Rashid Patel

Cricket information
- Batting: Left-handed
- Bowling: Left-arm fast-medium

International information
- National side: India;
- Only Test (cap 183): 24 November 1988 v New Zealand
- Only ODI (cap 69): 17 December 1988 v New Zealand

Career statistics
| Competition | Test | ODI |
| Matches | 1 | 1 |
| Runs scored | 0 | – |
| Batting average | 0.00 | – |
| 100s/50s | 0/0 | – |
| Top score | 0 | – |
| Balls bowled | 84 | – |
| Wickets | 0 | – |
| Bowling average | – | – |
| 5 wickets in innings | – | – |
| 10 wickets in match | – | – |
| Best bowling | – | – |
| Catches/stumpings | 1/– | 0/– |
- Source: CricketArchive, 1 February 2018

= Rashid Patel =

Indian cricketer

Rashid Ghulam Mohammed Patel (born 1 June 1964) was a left arm fast bowler who represented India. He played for Baroda between 1986–87 and 1996–97 in domestic cricket.

Rashid Patel had a rather unsuccessful career for India. His only Test was at Bombay against New Zealand in 1988–89. Apart from beating the openers' bat a few times early on he made no impression. He scored a pair against Richard Hadlee while batting. In his only one-day match against the same team, he bowled 10 overs for 58 runs without taking a wicket.
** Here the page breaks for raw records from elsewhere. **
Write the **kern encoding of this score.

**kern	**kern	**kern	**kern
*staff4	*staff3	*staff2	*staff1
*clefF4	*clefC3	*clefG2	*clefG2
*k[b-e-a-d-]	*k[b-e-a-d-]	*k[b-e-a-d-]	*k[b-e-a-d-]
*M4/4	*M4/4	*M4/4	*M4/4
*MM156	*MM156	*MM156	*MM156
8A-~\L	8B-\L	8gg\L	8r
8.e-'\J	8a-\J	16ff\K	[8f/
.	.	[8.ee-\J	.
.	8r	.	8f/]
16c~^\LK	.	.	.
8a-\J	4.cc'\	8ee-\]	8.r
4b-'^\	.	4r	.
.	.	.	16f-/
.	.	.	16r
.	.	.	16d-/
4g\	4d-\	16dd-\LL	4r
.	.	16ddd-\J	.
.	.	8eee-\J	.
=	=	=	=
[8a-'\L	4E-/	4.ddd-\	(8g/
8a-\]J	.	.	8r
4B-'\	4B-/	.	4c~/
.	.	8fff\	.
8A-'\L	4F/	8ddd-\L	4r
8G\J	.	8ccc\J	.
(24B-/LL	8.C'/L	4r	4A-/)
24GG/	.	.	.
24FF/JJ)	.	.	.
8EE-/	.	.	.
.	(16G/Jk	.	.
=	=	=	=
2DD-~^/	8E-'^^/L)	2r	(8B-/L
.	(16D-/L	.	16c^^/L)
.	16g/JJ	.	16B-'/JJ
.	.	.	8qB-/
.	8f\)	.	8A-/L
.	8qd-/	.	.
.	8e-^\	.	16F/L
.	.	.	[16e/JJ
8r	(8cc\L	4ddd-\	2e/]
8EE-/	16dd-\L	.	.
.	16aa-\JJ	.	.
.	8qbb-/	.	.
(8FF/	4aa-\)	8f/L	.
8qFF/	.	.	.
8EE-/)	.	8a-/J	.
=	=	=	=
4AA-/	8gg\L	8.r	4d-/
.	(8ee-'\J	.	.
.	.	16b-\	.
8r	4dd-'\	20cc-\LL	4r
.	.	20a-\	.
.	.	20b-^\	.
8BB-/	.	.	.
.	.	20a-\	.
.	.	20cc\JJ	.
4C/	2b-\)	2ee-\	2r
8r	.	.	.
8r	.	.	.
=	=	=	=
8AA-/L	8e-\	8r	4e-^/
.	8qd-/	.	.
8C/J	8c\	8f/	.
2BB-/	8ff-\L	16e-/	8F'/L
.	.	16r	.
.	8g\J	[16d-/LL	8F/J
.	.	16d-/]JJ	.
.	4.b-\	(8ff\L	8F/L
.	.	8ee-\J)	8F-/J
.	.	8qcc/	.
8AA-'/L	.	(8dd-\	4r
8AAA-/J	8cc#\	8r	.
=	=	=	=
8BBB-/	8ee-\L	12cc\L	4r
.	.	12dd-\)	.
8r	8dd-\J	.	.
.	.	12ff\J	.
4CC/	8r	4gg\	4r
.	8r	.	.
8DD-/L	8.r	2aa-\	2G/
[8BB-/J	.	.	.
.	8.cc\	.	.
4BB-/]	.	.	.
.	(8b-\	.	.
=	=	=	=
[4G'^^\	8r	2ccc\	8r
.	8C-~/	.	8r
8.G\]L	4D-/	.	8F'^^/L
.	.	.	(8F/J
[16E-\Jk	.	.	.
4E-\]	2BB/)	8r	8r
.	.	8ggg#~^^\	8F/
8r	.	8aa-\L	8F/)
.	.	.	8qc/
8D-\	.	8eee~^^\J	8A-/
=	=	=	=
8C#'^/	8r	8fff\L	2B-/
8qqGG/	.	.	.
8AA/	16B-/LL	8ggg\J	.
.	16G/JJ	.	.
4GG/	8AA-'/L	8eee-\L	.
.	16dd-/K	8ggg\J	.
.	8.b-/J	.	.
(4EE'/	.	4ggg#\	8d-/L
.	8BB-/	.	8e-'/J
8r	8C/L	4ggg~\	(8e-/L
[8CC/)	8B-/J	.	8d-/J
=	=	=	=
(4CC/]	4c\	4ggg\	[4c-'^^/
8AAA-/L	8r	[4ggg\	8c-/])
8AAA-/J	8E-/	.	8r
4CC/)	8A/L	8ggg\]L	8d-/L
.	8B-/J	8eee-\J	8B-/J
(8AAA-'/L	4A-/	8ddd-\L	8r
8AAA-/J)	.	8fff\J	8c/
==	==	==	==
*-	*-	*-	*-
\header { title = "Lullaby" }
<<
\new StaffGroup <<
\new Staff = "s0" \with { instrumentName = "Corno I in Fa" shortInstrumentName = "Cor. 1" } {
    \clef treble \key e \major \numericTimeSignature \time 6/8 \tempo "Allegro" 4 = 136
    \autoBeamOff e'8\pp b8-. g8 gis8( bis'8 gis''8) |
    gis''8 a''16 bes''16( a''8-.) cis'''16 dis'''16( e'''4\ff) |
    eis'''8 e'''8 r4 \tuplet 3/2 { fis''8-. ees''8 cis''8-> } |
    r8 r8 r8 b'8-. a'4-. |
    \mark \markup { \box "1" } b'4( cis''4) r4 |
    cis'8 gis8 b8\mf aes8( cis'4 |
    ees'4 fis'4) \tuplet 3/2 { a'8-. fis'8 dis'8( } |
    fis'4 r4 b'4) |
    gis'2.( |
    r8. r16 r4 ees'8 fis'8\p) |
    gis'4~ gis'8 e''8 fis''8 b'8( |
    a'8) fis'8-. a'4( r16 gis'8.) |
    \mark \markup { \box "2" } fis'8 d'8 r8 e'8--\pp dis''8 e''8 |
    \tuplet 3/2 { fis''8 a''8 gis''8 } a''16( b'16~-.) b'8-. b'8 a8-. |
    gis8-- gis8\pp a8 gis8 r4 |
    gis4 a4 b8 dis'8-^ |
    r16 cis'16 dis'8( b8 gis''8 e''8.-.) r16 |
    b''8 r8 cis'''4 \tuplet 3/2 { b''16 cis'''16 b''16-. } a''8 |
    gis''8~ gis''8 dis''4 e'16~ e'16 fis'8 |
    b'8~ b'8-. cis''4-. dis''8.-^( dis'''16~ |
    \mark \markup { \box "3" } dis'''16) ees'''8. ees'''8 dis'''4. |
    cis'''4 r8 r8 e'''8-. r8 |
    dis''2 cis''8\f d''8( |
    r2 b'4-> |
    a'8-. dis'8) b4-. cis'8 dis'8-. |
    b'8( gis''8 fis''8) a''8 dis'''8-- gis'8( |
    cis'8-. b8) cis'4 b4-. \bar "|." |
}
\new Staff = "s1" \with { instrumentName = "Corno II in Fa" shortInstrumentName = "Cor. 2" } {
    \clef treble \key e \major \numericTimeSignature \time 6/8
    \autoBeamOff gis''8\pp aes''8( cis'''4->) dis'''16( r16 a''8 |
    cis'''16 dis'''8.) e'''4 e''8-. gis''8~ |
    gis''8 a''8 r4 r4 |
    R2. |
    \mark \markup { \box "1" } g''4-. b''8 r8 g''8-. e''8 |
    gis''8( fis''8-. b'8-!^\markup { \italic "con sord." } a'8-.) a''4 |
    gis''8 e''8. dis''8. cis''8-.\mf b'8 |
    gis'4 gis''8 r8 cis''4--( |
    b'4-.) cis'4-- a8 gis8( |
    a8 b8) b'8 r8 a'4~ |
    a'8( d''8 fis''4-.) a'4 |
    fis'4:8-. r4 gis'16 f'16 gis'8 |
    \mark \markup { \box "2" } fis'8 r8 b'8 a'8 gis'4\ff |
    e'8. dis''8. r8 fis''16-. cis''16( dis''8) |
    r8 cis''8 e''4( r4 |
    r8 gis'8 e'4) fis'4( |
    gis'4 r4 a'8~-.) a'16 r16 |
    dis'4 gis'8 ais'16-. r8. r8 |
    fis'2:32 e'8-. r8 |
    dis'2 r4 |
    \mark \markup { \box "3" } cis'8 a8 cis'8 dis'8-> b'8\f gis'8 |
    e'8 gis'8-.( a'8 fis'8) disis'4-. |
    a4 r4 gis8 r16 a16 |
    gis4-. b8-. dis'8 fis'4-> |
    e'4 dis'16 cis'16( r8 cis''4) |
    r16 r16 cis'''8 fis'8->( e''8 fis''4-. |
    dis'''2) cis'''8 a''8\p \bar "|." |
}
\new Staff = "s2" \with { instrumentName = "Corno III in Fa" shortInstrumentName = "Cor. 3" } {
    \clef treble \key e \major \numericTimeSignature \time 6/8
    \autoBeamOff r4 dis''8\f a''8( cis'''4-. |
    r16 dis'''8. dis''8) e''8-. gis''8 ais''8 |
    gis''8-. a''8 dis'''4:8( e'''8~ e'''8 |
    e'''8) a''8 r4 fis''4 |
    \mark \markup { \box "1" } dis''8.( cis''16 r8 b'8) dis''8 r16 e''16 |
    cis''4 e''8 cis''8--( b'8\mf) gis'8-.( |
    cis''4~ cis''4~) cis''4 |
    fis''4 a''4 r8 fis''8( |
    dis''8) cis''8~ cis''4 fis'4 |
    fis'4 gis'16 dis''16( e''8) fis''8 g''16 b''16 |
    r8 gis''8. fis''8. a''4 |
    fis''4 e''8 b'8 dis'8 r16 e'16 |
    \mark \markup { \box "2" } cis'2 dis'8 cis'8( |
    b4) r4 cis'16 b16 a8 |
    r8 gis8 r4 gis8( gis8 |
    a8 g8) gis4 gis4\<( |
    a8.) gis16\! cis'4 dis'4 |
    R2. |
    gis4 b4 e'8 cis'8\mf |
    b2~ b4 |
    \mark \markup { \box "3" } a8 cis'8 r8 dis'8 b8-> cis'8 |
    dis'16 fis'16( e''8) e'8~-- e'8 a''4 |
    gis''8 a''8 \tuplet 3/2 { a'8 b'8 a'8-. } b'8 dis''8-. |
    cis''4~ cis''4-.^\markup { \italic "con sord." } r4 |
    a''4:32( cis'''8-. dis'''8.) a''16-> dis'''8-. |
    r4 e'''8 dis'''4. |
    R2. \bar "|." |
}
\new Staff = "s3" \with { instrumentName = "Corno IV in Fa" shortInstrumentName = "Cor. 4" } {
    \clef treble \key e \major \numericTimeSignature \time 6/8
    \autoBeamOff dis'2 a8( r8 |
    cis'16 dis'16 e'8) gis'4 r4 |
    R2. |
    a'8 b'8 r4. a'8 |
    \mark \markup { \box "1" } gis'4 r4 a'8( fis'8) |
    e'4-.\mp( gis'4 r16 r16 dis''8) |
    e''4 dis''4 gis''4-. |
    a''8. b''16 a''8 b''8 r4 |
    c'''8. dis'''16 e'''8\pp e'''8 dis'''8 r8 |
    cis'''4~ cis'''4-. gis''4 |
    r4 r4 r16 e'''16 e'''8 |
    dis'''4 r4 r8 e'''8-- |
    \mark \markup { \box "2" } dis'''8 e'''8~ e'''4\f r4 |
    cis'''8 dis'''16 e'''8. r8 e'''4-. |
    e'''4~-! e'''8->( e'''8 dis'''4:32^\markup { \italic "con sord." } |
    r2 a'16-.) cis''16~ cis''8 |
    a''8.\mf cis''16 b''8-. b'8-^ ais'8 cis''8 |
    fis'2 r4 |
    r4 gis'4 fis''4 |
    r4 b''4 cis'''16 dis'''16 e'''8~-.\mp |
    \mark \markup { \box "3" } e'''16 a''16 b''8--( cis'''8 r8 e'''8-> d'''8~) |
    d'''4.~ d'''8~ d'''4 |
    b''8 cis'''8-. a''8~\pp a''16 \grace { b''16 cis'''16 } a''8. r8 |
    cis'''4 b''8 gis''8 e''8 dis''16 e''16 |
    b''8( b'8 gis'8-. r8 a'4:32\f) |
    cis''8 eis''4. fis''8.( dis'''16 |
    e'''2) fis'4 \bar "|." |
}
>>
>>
He is best remembered for an on-field spat when West Zone played North in the final of the 1990–91 Duleep Trophy at Jamshedpur. It was a bitter match which saw sledging and arguments between the players of the two sides. While North Zone was batting for the second time on the last day, already having taken a decisive lead in the game, Patel pulled out a stump and attacked the North opener Raman Lamba. Patel had earlier ran onto the crease, and Lamba had taken it upon himself to warn Patel, instead of the umpire doing so. That resulted in an argument between Lamba and Patel. The play was called off fifteen minutes before tea on the final day. Patel defended his action arguing that his intention was only to defend himself against Lamba who was rushing towards him wielding his bat, and that he had only hit Lamba's bat thrice and not his person. Four weeks later a three-member disciplinary committee composed of Madhavrao Scindia, M.A.K. Pataudi and Raj Singh Dungarpur banned Patel for 13 months and Lamba for 10 months.